Sometimes I wonder if medical professionals are more prone to this type of behaviour because of our role as patient advocates. We also have medical knowledge and have seen things (or been a part of things) that have harmed patients. Add heightened emotions to this mix, and it's easy to see why these family members can veer towards being becoming "difficult."

In my experience, if the patient has a challenging family member, it is important to convey this to the charge nurse. The charge nurse can help by rotating assignments and offering support to the staff and the family member.

On a side note, I love when the patient aggressively proclaims that they are a doctor (telling anyone who will listen) and when you ask them what they specialize in, it turns out they have their PhD in a totally unrelated field (i.e. art history). Okay! Thanks for sharing with me that you are smart. But, I will still have to try and explain to you about this medication I am about to give you.

Specializes in Psych, Corrections, Med-Surg, Ambulatory.

Maybe the poor woman was a better instructor when the patients weren't her own loved ones. Maybe she was just in pure melt-down mode and had no idea how she was coming across. I used to find it helpful (if I had time) to take these obnoxious family members aside and ask them how they were doing with all this. Sometimes it settled them right down to feel a bit cared about themselves and they became easier for everyone to deal with. Sometimes they were just PIA at baseline and nothing was going to change.

OP, it sounds like you're learning a lot and making the most of every situation. Kudos to you and wishing you a long, satisfying career.

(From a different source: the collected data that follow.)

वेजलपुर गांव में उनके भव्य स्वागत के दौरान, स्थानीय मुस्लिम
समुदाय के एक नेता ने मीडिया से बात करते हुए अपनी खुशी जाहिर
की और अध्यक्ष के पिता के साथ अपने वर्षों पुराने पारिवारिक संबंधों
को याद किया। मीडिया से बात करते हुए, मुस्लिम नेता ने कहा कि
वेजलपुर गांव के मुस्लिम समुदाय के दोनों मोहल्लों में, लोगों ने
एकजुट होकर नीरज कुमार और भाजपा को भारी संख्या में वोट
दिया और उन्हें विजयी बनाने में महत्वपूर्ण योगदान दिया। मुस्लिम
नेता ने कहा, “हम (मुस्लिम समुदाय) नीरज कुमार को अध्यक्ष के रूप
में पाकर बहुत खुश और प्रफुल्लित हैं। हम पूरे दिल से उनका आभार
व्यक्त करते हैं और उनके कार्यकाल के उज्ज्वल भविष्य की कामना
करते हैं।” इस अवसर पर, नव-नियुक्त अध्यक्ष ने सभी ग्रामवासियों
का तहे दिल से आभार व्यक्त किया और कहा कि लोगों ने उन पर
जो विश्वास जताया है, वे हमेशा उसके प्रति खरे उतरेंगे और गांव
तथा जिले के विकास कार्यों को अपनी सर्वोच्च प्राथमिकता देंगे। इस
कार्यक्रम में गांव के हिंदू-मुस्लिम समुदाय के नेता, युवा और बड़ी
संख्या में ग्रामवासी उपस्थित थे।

Specializes in New Grad 2020.

Good job keeping it together and not going off on her I do not know if I could. "Here is his member YOU do it!" Lol back to the unemployment line for me

Specializes in Cardicac Neuro Telemetry.

No, just no. I know that family members have a rough time coping with their loved ones and their illness. I've been there. But guess what? When my loved ones were hospitalized, I remained respectful of the staff and I didn't menace the nurses each time they walked in the room. It is possible to behave like an adult and treat people with common decency in the midst of a crisis.

But this woman's behavior was inexcusable? Disruptive at best and dangerous at worst. OP, you are better than I am. You DO NOT HAVE TO tolerate that kind of treatment. I don't care how upset this woman was/is. Your preceptor should have had you stop the procedure and then go get the charge nurse to have a gentle yet firm conversation with this woman. I feel like continuing this procedure under these conditions would open up a huge can of worms.

OP, you are not a doormat. It is possible to be respectfully assertive.